» **Tasks**:
a) Which step numbers does the formant passage mention? List every one of them.
b) Write out the formant passage word for word between "Consequently, adding 1" and "is built up.", inclusive.
START Passage shown
Consequently, adding 1 to the F2 index (step S6007), processing after step S6005 is repeated. When the F2 index exceeds the number of classes (step S6008), 1 is added to the F1 index (step S6009). Afterwards, the processing after step S6004 is repeated. If the F1 index exceeds the number of classes, the processing is over.
Thus, the possible range of the first formant frequency and second formant frequency is equally divided, and by synthesizing the waveforms covering all possible combinations of these two values, the speech segment DB 104 is built up.
Processing at step S6006 is as follows. First, parameters other than the first formant frequency and second formant frequency are determined from the individual data of the speaker of the natural speech segments. The parameters include the first formant bandwidth, second formant bandwidth, third to sixth formant frequencies and bandwidths, and pitch frequency, among others.
END Passage shown
START Material supplied
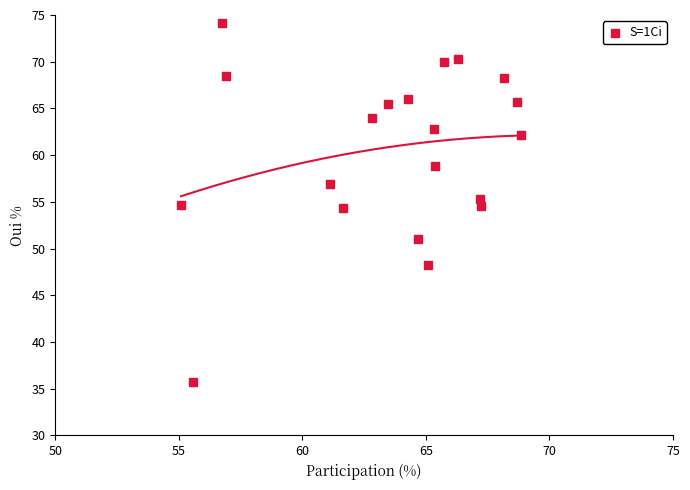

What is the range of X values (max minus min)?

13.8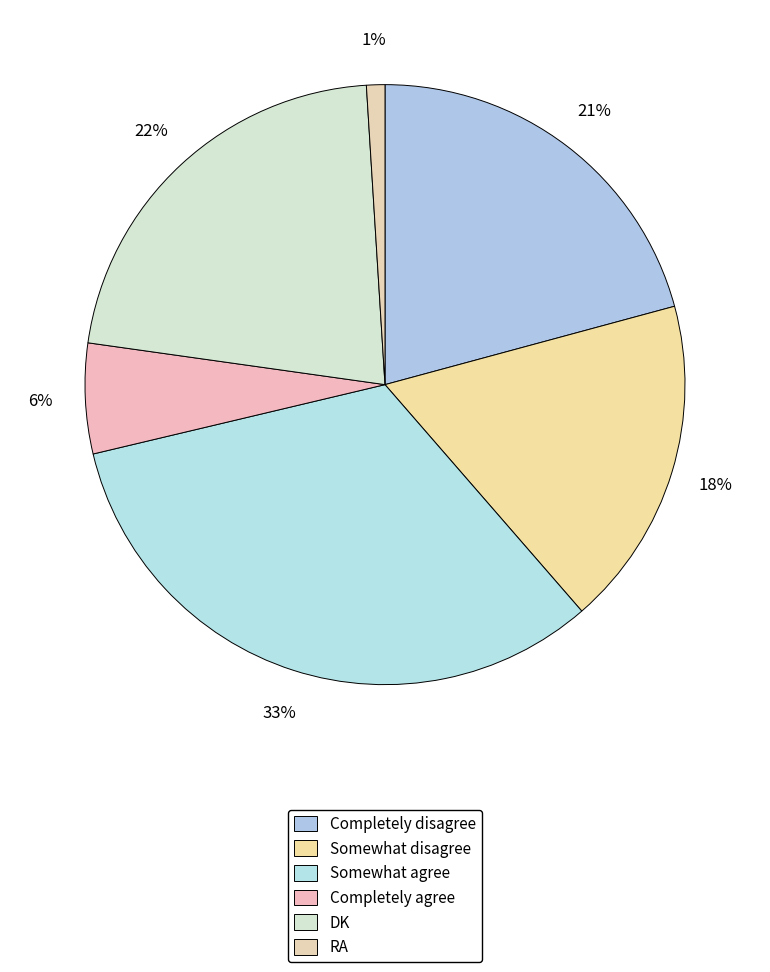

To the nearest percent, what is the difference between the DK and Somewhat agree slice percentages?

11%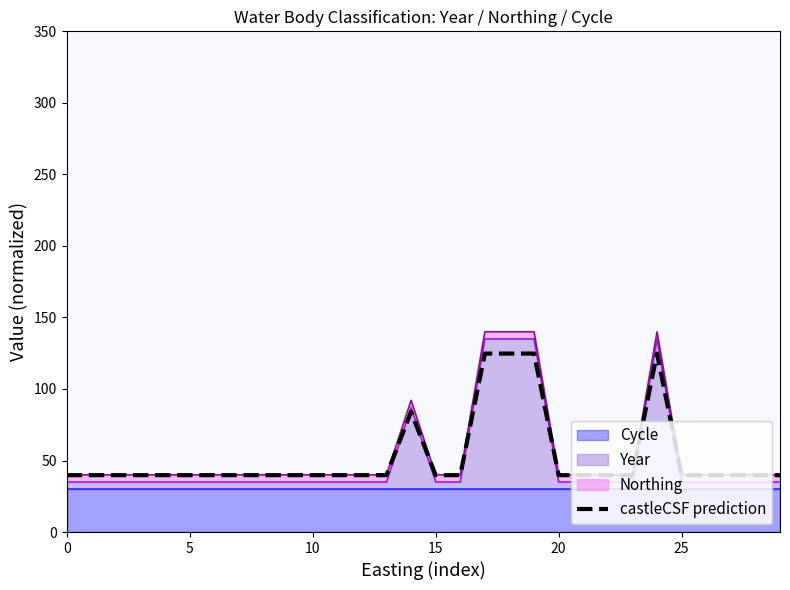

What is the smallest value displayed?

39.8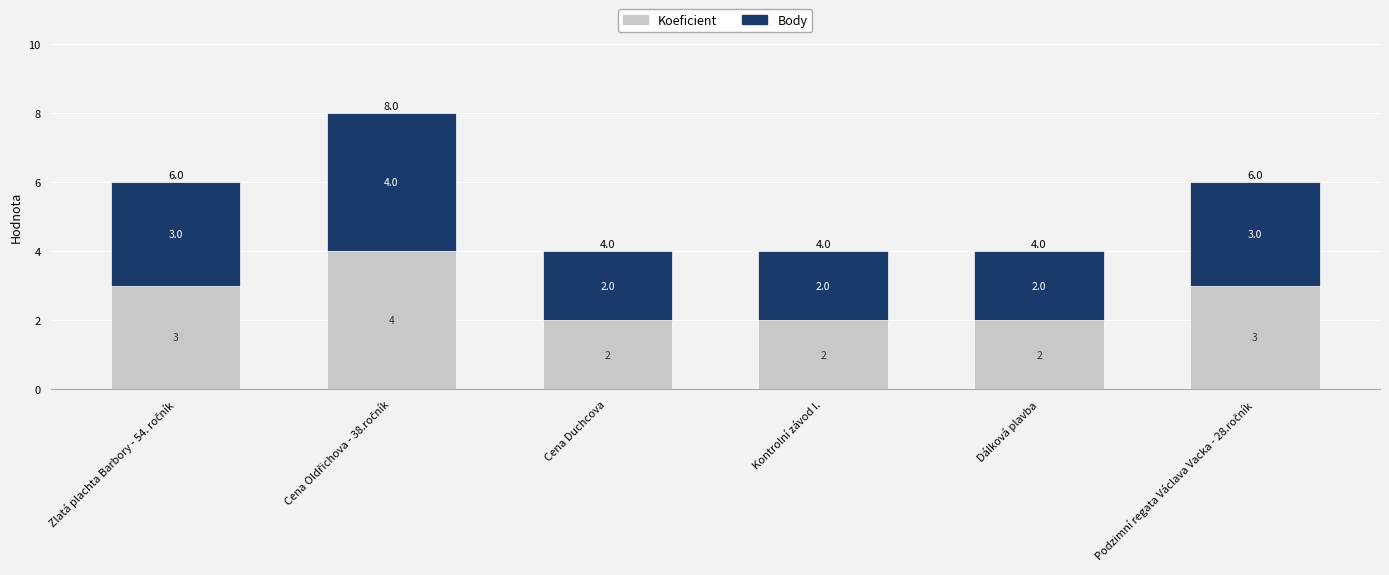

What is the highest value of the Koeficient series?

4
END Material supplied
» **Responses to the exercise**:
a) S6007, S6005, S6008, S6009, S6004, S6006

b)
Consequently, adding 1 to the F2 index (step S6007), processing after step S6005 is repeated. When the F2 index exceeds the number of classes (step S6008), 1 is added to the F1 index (step S6009). Afterwards, the processing after step S6004 is repeated. If the F1 index exceeds the number of classes, the processing is over.
Thus, the possible range of the first formant frequency and second formant frequency is equally divided, and by synthesizing the waveforms covering all possible combinations of these two values, the speech segment DB 104 is built up.